### Questions to answer
**1.** Copy the knee arthritis imaging passage from "Figure 7: Psoriatic" to "the joint (arrows).", swapping "osteitis" for "bone marrow edema".
**2.** Extend the passage on MRI of knee arthritis, picking up after its final sentence.

### Passage provided
"""
The knee is the most frequently affected joint in juvenile idiopathic arthritis (JIA) and often involved in rheumatoid arthritis (RA) and seronegative spondyloarthritis, with synovial hypertrophy and hyperemia occurring in these conditions, similar to Lyme arthritis.13,14 While a polyarticular presentation is common in inflammatory arthritis and often suggests the correct diagnosis, patients who presenting with oligoarticular disease may be imaged for suspected mechanical or traumatic causes. Similar to Lyme arthritis, these patients’ knees will also demonstrate synovitis and large effusions, but bone marrow edema (osteitis) often occurs in JIA and RA, and is commonly juxta-articular and associated with the weight-bearing joint surfaces (Figure 6).14 Additionally, in advanced inflammatory arthritis, cartilage loss and erosions are common (Figure 7). These findings are rarely seen in the setting of Lyme arthritis.12,13
Figure 6: Rheumatoid arthritis. (6A) Sagittal fat-suppressed T2-weighted image demonstrates an effusion (yellow arrow) and synovitis (red arrow) in the suprapatellar recess. (6B) Coronal fat-suppressed T2-weighted image shows extensive, relatively uniform cartilage loss in the medial and lateral compartments and subchondral osteitis (asterisk) in the medial tibial plateau. (6C) Axial fat-suppressed T1-weighted image obtained following intravenous contrast administration shows the enhancing synovitis (red arrow) and the non-enhancing joint effusion (yellow arrow). Note the uniform cartilage loss of the patella. This patient had polyarticular disease.
Figure 7: Psoriatic arthritis. (7A) Sagittal fat-suppressed T2-weighted image shows severe uniform cartilage loss in the medial compartment with high signal intensity in the subchondral marrow representing osteitis (asterisks). (7B) Axial contrast-enhanced, fat-suppressed T1-weighted image shows extensive, enhancing synovitis throughout the joint (arrows).
Crystalline arthropathies such as gout commonly present as a monoarticular arthritis with pain and swelling. Diagnosis is usually based on clinical history and synovial fluid analysis without a need for imaging in typical cases. When MRI is performed the findings are variable and may be nonspecific but the distribution of involvement may suggest of the diagnosis. In contrast to Lyme arthritis, erosions are commonly seen in gout involving the knee along with tophaceous involvement of the popliteal and extensor tendons (Figure 8).15
Figure 8: Gout in a 45-year old man. (8A) Sagittal T2-weighted image shows synovial hypertrophy in the deep infrapatellar bursa (red arrow) and soft tissue infiltration of the distal patellar tendon (white arrow). (8B) Axial fat-suppressed T2-weighted image demonstrates the distended deep infrapatellar bursa (red arrow). Biopsy of the patellar tendon confirmed tophaceous gout.
"""
Stored data entries:
"""
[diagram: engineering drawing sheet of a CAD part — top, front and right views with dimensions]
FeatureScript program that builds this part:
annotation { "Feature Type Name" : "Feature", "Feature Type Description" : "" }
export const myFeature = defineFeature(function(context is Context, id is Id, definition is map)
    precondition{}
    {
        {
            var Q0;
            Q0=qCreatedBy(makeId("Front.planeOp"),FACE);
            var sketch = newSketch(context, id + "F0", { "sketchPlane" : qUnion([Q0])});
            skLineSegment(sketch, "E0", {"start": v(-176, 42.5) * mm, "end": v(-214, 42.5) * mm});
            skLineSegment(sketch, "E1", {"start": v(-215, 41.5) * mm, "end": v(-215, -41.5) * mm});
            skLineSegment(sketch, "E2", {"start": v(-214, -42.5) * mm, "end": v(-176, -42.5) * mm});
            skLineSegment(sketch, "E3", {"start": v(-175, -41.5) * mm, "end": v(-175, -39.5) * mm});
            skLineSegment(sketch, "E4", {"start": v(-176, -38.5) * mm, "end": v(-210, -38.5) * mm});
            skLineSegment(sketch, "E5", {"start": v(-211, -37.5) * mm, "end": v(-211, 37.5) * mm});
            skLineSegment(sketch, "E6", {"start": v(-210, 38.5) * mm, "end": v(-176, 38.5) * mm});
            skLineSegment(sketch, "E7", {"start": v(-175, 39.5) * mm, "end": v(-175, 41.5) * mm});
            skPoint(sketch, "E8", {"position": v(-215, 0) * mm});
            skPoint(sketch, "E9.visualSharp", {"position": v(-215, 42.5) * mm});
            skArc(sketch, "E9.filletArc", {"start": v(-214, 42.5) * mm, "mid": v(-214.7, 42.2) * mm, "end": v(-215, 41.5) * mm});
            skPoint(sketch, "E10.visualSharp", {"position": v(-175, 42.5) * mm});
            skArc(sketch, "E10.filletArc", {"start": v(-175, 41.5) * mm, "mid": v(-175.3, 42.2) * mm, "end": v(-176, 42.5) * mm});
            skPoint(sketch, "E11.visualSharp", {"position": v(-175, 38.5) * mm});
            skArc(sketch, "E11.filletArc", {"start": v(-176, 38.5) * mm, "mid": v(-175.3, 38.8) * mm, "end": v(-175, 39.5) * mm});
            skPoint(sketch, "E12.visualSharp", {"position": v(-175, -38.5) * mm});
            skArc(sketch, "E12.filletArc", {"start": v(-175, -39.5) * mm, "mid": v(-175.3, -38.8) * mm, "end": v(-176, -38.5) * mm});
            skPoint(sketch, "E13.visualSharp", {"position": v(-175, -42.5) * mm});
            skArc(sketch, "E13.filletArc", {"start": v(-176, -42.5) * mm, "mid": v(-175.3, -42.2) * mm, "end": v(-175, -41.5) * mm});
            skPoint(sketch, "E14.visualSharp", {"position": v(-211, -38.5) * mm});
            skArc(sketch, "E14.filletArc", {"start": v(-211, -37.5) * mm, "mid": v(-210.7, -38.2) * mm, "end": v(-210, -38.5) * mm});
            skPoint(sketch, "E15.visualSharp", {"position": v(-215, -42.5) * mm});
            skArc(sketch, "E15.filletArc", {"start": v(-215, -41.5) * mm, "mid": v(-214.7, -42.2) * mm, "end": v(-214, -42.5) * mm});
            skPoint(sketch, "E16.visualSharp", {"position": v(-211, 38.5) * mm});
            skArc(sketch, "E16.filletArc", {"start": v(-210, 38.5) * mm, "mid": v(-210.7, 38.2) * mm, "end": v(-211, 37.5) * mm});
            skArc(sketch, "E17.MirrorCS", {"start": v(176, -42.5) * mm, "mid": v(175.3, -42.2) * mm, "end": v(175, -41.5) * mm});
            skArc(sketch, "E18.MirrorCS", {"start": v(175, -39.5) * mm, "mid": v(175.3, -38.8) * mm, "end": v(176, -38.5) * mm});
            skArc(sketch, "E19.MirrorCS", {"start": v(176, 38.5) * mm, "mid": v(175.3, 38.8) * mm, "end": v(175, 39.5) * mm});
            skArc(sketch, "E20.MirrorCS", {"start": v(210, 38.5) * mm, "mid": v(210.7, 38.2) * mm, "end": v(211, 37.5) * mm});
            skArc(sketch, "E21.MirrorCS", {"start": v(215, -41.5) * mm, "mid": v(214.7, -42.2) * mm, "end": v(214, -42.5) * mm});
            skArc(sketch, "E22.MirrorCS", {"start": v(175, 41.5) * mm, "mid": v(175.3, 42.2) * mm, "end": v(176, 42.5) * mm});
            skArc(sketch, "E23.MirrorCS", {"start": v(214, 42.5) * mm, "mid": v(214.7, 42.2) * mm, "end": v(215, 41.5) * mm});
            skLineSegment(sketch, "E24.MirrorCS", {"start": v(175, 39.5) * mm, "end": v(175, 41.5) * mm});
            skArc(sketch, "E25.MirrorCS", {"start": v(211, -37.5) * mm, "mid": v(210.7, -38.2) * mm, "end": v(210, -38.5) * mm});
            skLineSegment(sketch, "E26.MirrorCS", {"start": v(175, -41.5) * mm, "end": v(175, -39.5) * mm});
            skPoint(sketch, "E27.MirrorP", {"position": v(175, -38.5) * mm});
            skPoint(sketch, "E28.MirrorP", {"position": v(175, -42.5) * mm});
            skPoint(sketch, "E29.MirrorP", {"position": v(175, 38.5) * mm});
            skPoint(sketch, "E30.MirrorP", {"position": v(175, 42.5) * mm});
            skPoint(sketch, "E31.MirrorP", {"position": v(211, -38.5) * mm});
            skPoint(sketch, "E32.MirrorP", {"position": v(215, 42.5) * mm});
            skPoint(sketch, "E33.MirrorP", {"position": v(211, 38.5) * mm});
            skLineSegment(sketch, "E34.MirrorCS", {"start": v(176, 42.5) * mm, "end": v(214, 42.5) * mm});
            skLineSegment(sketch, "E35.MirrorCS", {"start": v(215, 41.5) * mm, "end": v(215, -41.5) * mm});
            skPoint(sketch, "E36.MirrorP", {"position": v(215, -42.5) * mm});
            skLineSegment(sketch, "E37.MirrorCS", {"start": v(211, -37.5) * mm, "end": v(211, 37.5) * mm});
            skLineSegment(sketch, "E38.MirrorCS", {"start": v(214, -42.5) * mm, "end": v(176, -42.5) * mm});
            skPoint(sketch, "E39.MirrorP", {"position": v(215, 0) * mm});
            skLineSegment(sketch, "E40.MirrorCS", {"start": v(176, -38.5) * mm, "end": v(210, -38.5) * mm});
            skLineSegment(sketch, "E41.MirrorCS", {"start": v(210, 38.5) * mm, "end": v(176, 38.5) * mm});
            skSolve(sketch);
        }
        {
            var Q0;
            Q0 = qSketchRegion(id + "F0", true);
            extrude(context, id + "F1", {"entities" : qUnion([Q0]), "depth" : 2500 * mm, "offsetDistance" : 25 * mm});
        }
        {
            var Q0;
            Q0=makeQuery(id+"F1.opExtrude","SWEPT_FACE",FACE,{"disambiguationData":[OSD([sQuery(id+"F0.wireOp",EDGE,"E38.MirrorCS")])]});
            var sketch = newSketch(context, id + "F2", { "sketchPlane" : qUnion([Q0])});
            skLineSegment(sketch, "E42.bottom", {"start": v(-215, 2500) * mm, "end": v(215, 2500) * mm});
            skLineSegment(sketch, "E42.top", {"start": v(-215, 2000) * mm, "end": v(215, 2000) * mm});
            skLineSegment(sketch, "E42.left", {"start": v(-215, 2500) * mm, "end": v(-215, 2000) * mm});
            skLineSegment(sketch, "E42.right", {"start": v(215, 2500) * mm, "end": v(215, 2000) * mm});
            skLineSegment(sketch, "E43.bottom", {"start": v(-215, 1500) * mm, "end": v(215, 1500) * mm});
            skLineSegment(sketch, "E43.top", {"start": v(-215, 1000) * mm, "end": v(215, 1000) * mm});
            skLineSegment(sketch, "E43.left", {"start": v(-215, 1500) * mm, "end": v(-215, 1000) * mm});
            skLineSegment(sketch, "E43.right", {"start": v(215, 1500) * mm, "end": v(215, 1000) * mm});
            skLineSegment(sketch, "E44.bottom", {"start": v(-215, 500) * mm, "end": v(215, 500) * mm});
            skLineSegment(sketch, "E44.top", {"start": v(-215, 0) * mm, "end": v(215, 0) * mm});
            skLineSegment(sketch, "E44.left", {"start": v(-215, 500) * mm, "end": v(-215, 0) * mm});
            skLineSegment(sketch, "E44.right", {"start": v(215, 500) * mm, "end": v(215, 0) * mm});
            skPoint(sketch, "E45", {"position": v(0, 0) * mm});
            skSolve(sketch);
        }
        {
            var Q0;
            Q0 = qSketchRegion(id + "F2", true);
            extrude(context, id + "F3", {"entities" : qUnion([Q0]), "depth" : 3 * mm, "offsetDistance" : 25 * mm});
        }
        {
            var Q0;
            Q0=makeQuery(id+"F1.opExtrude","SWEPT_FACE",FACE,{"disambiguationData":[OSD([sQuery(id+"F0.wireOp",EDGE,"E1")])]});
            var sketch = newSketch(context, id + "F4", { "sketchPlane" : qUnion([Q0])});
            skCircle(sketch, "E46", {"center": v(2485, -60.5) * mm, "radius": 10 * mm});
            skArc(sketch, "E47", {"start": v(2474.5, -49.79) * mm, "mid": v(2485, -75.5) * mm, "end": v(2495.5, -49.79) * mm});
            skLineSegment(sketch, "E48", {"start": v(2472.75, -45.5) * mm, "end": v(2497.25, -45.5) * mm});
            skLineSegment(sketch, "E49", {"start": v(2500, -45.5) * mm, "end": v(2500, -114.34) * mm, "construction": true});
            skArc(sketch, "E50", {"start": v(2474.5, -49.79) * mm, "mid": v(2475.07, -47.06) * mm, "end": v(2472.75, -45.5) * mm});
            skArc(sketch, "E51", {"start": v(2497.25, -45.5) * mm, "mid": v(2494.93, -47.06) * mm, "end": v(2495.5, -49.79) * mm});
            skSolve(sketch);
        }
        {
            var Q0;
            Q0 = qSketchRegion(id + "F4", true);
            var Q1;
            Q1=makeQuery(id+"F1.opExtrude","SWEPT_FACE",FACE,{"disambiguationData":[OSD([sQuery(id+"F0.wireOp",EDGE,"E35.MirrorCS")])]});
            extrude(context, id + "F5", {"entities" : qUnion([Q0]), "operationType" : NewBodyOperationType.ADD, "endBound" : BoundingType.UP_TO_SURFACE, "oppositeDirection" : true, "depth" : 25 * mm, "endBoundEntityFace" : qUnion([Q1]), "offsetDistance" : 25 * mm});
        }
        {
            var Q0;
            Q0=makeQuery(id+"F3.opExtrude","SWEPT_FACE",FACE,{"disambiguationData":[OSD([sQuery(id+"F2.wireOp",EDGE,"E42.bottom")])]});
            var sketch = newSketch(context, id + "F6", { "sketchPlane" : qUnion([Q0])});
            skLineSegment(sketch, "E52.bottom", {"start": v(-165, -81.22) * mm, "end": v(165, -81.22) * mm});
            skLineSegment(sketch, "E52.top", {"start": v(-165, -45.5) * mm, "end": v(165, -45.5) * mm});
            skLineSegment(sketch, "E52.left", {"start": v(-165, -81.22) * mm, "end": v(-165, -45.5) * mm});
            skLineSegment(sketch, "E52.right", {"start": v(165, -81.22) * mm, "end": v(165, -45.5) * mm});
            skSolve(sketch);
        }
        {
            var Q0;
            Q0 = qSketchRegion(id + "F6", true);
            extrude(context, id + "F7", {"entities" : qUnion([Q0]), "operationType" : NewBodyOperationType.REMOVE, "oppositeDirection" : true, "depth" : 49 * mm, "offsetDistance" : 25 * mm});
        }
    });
"""
### Per-task outputs
**1.**
Figure 7: Psoriatic arthritis. (7A) Sagittal fat-suppressed T2-weighted image shows severe uniform cartilage loss in the medial compartment with high signal intensity in the subchondral marrow representing bone marrow edema (asterisks). (7B) Axial contrast-enhanced, fat-suppressed T1-weighted image shows extensive, enhancing synovitis throughout the joint (arrows).

**2.**
Hemophilia is an X-linked recessive disease in which recurrent spontaneous intra-articular hemorrhage produces joint pain and swelling; recurrent hemarthroses result in hemophilic arthropathy. The knee is commonly affected . Chronic hemosiderin deposition leads to synovial proliferation and chronic inflammation with eventual erosions and cartilage damage. Common MR findings include erosions, synovial hypertrophy, epiphyseal enlargement in children, and hemosiderin deposition within the joint (Figure 9). In later stages, cartilage loss and subchondral cysts may occur.16
Figure 9: Hemophilic arthropathy in a teenage boy. (9A) Sagittal fat-suppressed T2-weighted and (9B) sagittal proton density-weighted images show a joint effusion/synovitis (asterisks) as well as very-low-signal intensity foci lining the suprapatellar recess and posterior synovium (arrows) representing hemosiderin. (9C) Sagittal post-contrast, fat-suppressed T1-weighted image distinguishes between the nonenhancing joint fluid (asterisk) and enhancing synovitis (arrows). (9D) Sagittal gradient-echo recalled sequence obtained as a scout image demonstrates ferromagnetic blooming artifact in the synovial lining (arrows) from hemosiderin deposition.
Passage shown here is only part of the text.